* **About this exercise**:
Write out all of the entries that follow, word for word, but skip the pictures.
[[ Provided material open ]]
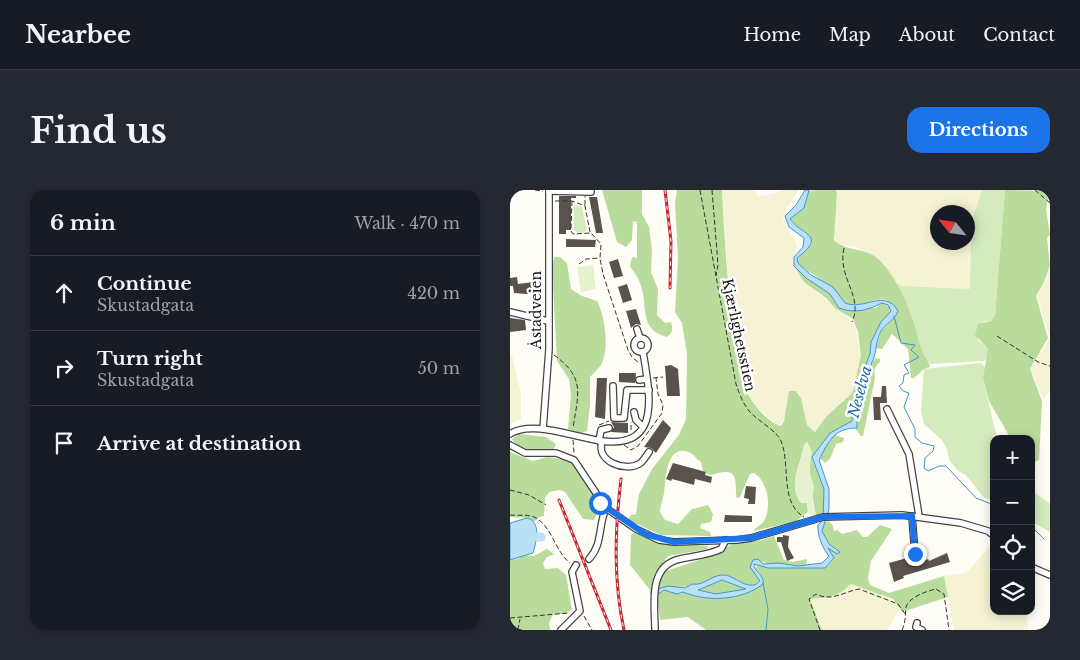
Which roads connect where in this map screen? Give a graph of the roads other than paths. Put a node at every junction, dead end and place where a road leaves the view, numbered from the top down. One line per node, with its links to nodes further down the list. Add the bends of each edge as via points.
1 (549, 190): 2 (street); 4 (street, Åstadveien)
2 (591, 192)
3 (510, 312): 4 (street)
4 (548, 321): 16 (street, Åstadveien)
5 (638, 328): 6 (street)
6 (640, 338): 7 (street, via 648,343); 7 (street, via 634,341 634,348)
7 (643, 352): 8 (street)
8 (647, 379): 9 (street); 11 (street)
9 (639, 380)
10 (613, 386): 11 (street, via 612,416 624,418 626,391)
11 (649, 390): 14 (street, via 650,405)
12 (887, 409): 23 (street, via 909,454)
13 (634, 412): 14 (street, via 636,420)
14 (644, 426): 18 (street, via 622,442)
15 (609, 428): 18 (street, via 601,430)
16 (543, 429): 17 (street, via 516,430); 18 (street, bridge)
17 (510, 434)
18 (600, 441): 20 (street, via 603,455 614,464 627,467 638,464)
19 (510, 445): 21 (street, via 525,453 556,453 574,460)
20 (649, 452)
21 (606, 508): 25 (street, via 636,529 660,540); 27 (street, via 596,552)
22 (912, 516): 23 (street); 25 (street, via 826,517 751,538); 26 (street)
23 (919, 516): 24 (street, via 976,526)
24 (990, 534)
25 (726, 540): 33 (street, via 724,547 715,552 677,560 659,574 654,588)
26 (915, 554)
27 (589, 559)
28 (576, 565): 32 (street, via 572,572 578,613)
29 (1035, 569): 30 (street)
30 (1050, 575)
31 (917, 623): 34 (street, via 916,627)
32 (561, 630)
33 (655, 630)
34 (922, 630)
[[ Provided material closed ]]
* **Result of the task**:
Which roads connect where in this map screen? Give a graph of the roads other than paths. Put a node at every junction, dead end and place where a road leaves the view, numbered from the top down. One line per node, with its links to nodes further down the list. Add the bends of each edge as via points.
1 (549, 190): 2 (street); 4 (street, Åstadveien)
2 (591, 192)
3 (510, 312): 4 (street)
4 (548, 321): 16 (street, Åstadveien)
5 (638, 328): 6 (street)
6 (640, 338): 7 (street, via 648,343); 7 (street, via 634,341 634,348)
7 (643, 352): 8 (street)
8 (647, 379): 9 (street); 11 (street)
9 (639, 380)
10 (613, 386): 11 (street, via 612,416 624,418 626,391)
11 (649, 390): 14 (street, via 650,405)
12 (887, 409): 23 (street, via 909,454)
13 (634, 412): 14 (street, via 636,420)
14 (644, 426): 18 (street, via 622,442)
15 (609, 428): 18 (street, via 601,430)
16 (543, 429): 17 (street, via 516,430); 18 (street, bridge)
17 (510, 434)
18 (600, 441): 20 (street, via 603,455 614,464 627,467 638,464)
19 (510, 445): 21 (street, via 525,453 556,453 574,460)
20 (649, 452)
21 (606, 508): 25 (street, via 636,529 660,540); 27 (street, via 596,552)
22 (912, 516): 23 (street); 25 (street, via 826,517 751,538); 26 (street)
23 (919, 516): 24 (street, via 976,526)
24 (990, 534)
25 (726, 540): 33 (street, via 724,547 715,552 677,560 659,574 654,588)
26 (915, 554)
27 (589, 559)
28 (576, 565): 32 (street, via 572,572 578,613)
29 (1035, 569): 30 (street)
30 (1050, 575)
31 (917, 623): 34 (street, via 916,627)
32 (561, 630)
33 (655, 630)
34 (922, 630)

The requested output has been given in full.